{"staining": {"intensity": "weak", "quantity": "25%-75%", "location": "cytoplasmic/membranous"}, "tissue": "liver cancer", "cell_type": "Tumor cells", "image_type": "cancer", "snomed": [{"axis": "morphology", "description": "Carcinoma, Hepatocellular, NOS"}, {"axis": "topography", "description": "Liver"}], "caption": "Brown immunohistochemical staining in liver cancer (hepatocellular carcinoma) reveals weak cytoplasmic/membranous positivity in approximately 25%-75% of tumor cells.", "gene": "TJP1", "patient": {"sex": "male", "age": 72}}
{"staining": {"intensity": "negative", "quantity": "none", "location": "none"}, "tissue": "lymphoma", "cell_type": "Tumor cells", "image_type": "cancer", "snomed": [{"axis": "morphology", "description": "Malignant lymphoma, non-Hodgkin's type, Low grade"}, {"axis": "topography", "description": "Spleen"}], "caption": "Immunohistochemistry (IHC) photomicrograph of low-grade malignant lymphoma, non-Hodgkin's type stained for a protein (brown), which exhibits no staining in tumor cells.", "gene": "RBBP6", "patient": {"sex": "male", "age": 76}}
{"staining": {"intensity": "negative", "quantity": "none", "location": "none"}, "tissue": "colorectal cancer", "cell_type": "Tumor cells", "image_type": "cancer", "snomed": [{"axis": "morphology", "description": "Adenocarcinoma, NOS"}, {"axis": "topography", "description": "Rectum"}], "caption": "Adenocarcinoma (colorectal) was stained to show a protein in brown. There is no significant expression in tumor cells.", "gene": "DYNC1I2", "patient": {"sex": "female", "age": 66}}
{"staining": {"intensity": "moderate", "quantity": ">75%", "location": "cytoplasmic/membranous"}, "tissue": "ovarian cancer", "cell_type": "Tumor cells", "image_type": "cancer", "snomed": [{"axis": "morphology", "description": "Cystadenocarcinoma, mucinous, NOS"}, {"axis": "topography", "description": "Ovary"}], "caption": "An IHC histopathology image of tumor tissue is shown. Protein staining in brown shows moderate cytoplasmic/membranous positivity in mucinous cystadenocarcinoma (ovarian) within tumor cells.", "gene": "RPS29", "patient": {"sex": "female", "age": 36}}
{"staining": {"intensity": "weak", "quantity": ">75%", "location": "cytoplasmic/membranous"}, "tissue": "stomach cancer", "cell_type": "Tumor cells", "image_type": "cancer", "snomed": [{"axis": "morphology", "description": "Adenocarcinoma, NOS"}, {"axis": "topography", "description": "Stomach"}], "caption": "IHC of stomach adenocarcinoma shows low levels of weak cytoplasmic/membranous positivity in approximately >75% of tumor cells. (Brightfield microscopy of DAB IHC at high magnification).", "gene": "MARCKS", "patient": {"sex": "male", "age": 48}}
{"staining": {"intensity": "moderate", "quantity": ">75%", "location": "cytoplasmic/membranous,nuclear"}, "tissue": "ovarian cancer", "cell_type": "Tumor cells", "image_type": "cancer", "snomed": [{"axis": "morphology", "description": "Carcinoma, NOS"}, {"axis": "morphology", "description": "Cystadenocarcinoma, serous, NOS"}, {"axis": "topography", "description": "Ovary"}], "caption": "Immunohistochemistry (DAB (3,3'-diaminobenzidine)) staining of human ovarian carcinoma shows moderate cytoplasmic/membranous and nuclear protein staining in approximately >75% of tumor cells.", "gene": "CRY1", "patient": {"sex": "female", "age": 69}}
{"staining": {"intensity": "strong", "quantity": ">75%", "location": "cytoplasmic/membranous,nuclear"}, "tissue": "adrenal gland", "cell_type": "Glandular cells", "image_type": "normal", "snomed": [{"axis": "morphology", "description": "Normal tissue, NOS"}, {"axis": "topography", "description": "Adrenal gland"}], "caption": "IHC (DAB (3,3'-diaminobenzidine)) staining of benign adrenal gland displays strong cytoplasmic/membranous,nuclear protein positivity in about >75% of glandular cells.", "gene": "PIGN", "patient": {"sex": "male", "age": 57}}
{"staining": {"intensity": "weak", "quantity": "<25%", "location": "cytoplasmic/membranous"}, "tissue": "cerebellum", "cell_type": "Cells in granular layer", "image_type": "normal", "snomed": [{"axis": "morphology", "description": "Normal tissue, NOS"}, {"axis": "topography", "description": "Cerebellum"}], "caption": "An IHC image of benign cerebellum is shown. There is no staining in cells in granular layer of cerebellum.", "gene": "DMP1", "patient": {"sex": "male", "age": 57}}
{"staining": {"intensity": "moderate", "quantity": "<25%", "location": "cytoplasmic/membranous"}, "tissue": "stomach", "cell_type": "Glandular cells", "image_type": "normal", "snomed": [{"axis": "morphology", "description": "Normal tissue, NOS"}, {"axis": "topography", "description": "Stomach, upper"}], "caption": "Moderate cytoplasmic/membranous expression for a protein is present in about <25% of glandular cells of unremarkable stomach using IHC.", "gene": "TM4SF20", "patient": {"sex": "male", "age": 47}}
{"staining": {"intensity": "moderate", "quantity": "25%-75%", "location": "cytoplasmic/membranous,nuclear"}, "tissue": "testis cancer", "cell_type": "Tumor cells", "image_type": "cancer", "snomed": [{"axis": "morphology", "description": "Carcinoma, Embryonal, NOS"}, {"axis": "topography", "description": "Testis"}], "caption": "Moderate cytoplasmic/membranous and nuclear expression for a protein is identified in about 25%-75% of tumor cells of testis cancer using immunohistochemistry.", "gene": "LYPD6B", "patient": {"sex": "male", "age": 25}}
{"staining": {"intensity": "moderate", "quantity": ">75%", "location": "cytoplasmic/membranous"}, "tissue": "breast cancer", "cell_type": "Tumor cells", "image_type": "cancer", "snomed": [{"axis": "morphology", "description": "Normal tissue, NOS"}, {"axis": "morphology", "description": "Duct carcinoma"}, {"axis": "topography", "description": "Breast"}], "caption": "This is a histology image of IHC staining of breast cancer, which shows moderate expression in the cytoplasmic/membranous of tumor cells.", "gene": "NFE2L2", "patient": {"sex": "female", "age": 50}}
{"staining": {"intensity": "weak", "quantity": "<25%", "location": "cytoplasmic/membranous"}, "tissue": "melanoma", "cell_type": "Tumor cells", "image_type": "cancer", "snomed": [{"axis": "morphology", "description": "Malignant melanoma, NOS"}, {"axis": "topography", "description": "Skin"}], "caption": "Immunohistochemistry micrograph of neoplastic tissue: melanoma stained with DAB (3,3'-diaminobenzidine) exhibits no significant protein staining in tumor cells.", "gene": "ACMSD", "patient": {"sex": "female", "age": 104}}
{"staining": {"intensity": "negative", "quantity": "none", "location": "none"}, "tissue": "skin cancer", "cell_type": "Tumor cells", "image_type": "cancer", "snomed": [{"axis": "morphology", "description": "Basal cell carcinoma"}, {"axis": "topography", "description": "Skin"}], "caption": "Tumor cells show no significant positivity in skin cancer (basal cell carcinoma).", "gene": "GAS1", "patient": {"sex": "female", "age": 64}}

★ ★ ★ ★

_WHAT YOU ARE ASKED TO DO_. Go through the material above and count the lines that contain "negative"; give that number alone.

_RESULT_. 3